■ **TEXTE ÉTUDIÉ**
>>>

95 La requérante souligne que, au moment du dépôt de la requête, elle était détachée auprès d’une autre institution, mais que son détachement prend fin en janvier 2025 et que le rapport final d’évaluation entrave sérieusement ses chances de postuler avec succès à un poste au sein de l’institution d’accueil, dans laquelle elle se sentirait heureuse et appréciée, ce qui aurait un impact positif sur sa santé. En outre, le même scénario se produirait si la requérante décidait de revenir au SGC.

<<<

■ **CONSIGNES DES TÂCHES**
- 1) Reproduisez l'extrait sur le détachement de la requérante en commençant à « 95 La requérante » et en terminant à « revenir au SGC. ».
- 2) Écrivez la suite de l'extrait sur le détachement de la requérante, s'il vous plaît.
Les entrées qui suivent n'ont aucun lien avec l'extrait sur le détachement de la requérante.

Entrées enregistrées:
>>>

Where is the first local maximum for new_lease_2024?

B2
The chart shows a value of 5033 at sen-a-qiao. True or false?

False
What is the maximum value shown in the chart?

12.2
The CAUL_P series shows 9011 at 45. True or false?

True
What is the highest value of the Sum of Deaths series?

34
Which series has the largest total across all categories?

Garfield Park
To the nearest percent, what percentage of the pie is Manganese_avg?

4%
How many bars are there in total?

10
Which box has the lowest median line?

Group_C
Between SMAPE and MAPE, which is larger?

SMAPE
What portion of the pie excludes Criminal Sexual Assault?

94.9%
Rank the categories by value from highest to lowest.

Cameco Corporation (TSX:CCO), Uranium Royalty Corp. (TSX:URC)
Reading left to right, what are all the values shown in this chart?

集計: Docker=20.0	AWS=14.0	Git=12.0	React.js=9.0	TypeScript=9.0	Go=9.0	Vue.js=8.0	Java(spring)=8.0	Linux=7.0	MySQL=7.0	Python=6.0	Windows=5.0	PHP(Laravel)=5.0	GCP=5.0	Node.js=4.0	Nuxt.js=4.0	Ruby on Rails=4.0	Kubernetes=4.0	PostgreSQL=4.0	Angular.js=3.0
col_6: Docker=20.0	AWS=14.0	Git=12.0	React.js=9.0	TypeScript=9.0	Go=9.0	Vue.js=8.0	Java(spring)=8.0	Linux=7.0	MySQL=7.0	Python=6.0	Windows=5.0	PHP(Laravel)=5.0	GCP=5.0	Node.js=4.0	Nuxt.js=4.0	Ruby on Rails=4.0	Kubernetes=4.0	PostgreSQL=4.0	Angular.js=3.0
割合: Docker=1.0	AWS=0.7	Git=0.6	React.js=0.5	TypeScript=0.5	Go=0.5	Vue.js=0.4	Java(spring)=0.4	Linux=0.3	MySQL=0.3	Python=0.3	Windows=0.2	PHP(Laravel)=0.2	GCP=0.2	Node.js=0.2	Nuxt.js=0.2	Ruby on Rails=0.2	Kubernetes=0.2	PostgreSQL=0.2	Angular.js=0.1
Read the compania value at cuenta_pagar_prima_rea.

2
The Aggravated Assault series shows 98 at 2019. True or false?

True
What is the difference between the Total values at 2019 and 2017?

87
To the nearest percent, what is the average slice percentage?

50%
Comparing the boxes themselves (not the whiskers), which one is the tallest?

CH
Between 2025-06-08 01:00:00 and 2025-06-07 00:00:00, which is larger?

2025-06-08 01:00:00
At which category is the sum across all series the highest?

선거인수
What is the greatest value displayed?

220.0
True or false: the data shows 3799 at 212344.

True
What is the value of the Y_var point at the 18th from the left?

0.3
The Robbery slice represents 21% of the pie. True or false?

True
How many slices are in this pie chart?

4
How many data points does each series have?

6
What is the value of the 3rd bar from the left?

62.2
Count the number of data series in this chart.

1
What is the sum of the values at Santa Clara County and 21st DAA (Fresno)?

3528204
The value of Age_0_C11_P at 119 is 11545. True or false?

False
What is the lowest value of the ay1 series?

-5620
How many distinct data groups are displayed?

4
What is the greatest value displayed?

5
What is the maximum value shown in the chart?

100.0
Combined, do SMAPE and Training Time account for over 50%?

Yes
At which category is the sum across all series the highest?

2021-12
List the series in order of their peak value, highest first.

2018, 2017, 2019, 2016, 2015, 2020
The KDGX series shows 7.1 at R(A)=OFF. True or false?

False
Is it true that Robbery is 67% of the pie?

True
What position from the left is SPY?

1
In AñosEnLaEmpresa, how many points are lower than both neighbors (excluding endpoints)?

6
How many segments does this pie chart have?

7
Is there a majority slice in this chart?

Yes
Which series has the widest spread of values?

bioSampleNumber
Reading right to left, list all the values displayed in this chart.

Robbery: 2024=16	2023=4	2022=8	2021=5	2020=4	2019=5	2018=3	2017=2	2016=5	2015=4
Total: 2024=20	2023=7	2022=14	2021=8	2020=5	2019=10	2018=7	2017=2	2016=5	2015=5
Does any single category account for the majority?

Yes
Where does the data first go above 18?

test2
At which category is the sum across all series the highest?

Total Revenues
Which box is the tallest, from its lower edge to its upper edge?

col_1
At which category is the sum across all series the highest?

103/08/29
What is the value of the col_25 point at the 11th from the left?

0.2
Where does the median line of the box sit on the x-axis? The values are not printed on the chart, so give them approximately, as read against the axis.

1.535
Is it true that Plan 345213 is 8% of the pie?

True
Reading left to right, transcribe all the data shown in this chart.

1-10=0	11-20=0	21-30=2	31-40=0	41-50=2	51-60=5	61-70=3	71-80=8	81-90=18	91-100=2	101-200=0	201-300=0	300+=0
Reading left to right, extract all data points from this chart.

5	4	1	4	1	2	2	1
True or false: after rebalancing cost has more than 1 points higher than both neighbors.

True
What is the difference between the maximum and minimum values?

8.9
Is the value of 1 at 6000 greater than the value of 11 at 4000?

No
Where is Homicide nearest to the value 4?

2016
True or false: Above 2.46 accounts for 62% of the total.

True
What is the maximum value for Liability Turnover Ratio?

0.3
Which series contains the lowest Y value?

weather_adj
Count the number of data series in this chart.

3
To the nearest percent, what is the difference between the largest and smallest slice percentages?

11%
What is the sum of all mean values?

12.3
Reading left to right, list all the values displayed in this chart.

<<<

■ **RÉPONSES PAR TÂCHE**
- 1)
95 La requérante souligne que, au moment du dépôt de la requête, elle était détachée auprès d’une autre institution, mais que son détachement prend fin en janvier 2025 et que le rapport final d’évaluation entrave sérieusement ses chances de postuler avec succès à un poste au sein de l’institution d’accueil, dans laquelle elle se sentirait heureuse et appréciée, ce qui aurait un impact positif sur sa santé. En outre, le même scénario se produirait si la requérante décidait de revenir au SGC.

- 2)
96 Selon la requérante, l’abaissement de ses notes dans le rapport d’évaluation vise à bloquer sa carrière après sa décision de quitter l’unité [confidentiel] et a été décidé en représailles aux démarches juridiques qu’elle avait entreprises pour défendre ses droits contre de fausses accusations et une procédure irrégulière, ainsi que cela est exposé dans l’affaire enregistrée sous le numéro T‑1047/23. Cela transparaîtrait avec évidence de l’examen des deux entretiens divergents qu’elle a eus avec sa cheffe d’unité, dans la mesure où, lors de la première réunion bilatérale du mois de juin 2022, elle était encore considérée comme un élément précieux de l’unité et aucune recommandation n’avait été émise pour qu’elle améliore son aptitude au jugement. Or, lors de l’entretien d’évaluation du 1er mars 2023, elle n’aurait soudainement « pas répondu aux attentes » et son aptitude au jugement serait devenue « passable ».
97 La requérante demande à ce titre la réparation du préjudice matériel consécutif, évalué ex æquo et bono à 20 000 euros.
98 Le Conseil conteste l’argumentation de la requérante.
99 En ce qui concerne le préjudice moral invoqué par la requérante, il y a lieu de constater que celui-ci se fonde sur la circonstance que le rapport d’évaluation final est entaché d’illégalités, en ce sens qu’il contiendrait de fausses accusations contre elle concernant le traitement d’informations confidentielles.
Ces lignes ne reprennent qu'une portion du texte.